→ **Section texte**
++++++

Les lumières et les ombres du siècle slovaque
« Les Slovaques n’ont pas dilapidé le temps du dernier siècle, » constate l’écrivain Pavel Kosatík (1962), auteur de nombreux livres sur des personnalités importantes de l’histoire moderne tchécoslovaque. Récemment il a publié aux éditions Torst un livre intitulé Slovenské století - Le Siècle slovaque. Son ouvrage retrace de façon détaillée l’évolution de la Slovaquie au XXe siècle et propose une interprétation révélatrice des relations compliquées entre Tchèques et Slovaques.
L’œuvre de trois visionnaires
En 1918, la carte de l’Europe est redessinée et sur les décombres de l’empire austro-hongrois naît la Tchécoslovaquie, Etat commun des Tchèques et des Slovaques avec une importante minorité allemande. Il est évident que créer un Etat homogène sur les territoires qui englobent la Bohême, la Moravie, une partie de la Silésie, la Slovaquie et la Ruthénie subcarpathique, sera une tâche extrêmement difficile. Cela ne peut décourager cependant pas le trio d’hommes politiques visionnaires formé des Tchèques Tomáš Garrigue Masaryk et Edvard Beneš et du Slovaque Milan Rastislav Štefánik. Ce qui semble d’abord impossible, devient réalité mais le nouvel Etat qu’on appelle Tchécoslovaquie se heurte à de nombreux problèmes. Pavel Kosatík démontre dans son livre qu’il s’agissait entre autres dès le début d’un manque de compréhension et de malentendus entre les peuples tchèque et slovaque :
« Les Slovaques devaient avoir beaucoup d’énergie sociale qui n’était pas manifeste en 1918. Cet aspect était ignoré par les Tchèques qui estimaient en général que les Slovaques étaient plus au moins identiques à eux et que leur langue n’était qu’une sorte de dialecte du tchèque. La partie tchèque espérait que ces divergences seraient surmontées avec le temps et que Tchèques et Slovaques formeraient une seule nation. »

++++++

→ **Section des données**
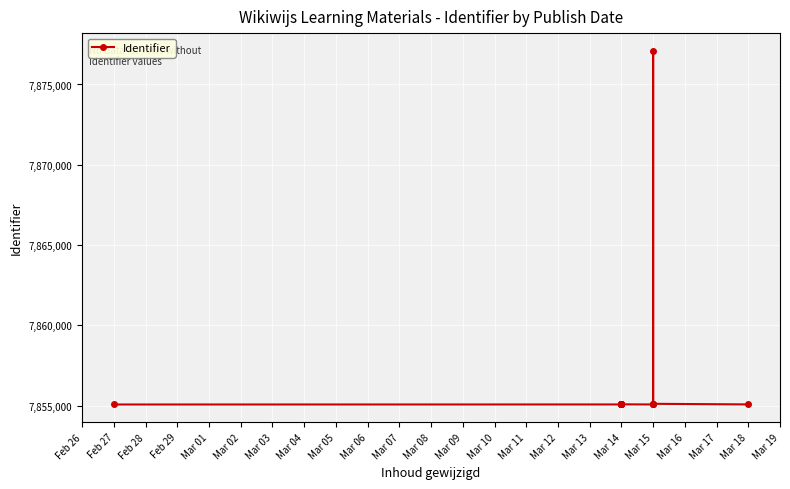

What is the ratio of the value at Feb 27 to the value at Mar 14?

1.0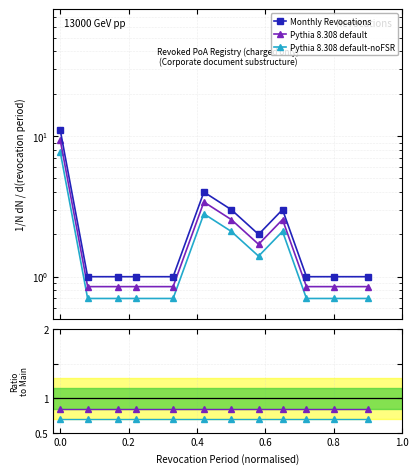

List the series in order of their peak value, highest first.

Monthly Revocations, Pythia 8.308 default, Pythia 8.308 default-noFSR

++++++

→ **Questions de compréhension**
#1 Énumérez tous les territoires que, selon le texte sur le siècle slovaque, englobe la Tchécoslovaquie née en 1918.
#2 Répondez brièvement à chacune des questions suivantes à l'aide du texte sur le siècle slovaque.
(a) Chez quel éditeur Pavel Kosatík a-t-il publié son livre sur la Slovaquie ?
(b) Sur les décombres de quel empire naît la Tchécoslovaquie ?
(c) Selon les Tchèques, qu'était en général la langue slovaque ?
#3 Prolongez le texte sur le siècle slovaque à partir de sa dernière phrase.

→ **Corrigé des exercices**
#1
la Bohême
la Moravie
une partie de la Silésie
la Slovaquie
la Ruthénie subcarpathique

#2
(a) Aux éditions Torst.
(b) De l'empire austro-hongrois.
(c) Une sorte de dialecte du tchèque.

#3
Une collaboration assez conflictuelle
Au moment de la fondation du nouvel Etat, la Slovaquie est un pays presque exclusivement agricole qui n’a pas de représentation politique valable, dont les élites sont magyarisées et dont les frontières restent à définir. Cette position de départ très défavorisée contribue sans doute beaucoup à l’attitude paternaliste et condescendante des Tchèques vis-à-vis des Slovaques. Dans cette situation, l’autonomie souhaitée par une partie de la représentation slovaque semble impossible non seulement aux dirigeants tchèques, mais aussi à de nombreux hommes politiques d’origine slovaque. L’autonomie slovaque n’est pas envisagée non plus par les trois fondateurs de la Tchécoslovaquie. Pavel Kosatík évoque les divergences qui existaient entre ces trois individualités :
« Quand on voyait leurs trois portraits ensemble dans les manuels d’Histoire, on avait tendance à penser que ces trois fondateurs du nouvel Etat avaient œuvré en parfaite harmonie. Mais j’ai découvert plus tard que ce n’était pas le cas. Il s’avère que les relations entre ces trois protagonistes étaient extrêmement compliquées et notamment celles entre Štefánik et Beneš, mais aussi celles entre Štefánik et Masaryk. Si Štefánik n’était pas mort accidentellement, il ne serait pas devenu sans aucun doute un homme politique important de la nouvelle République. »
Le rêve impossible de Štefánik
Pavel Kosatík souligne dans son livre le rôle extrêmement important joué par Milan Rastislav Štefánik dans le processus de reconnaissance de la Tchécoslovaquie par les puissances occidentales. Fort de sa position de héros de la Première Guerre mondiale en France, Štefánik déploie tout son talent diplomatique et son charme personnel pour préparer le terrain pour mettre en œuvre la conception de Masaryk et le travail politique minutieux et infatigable de Beneš.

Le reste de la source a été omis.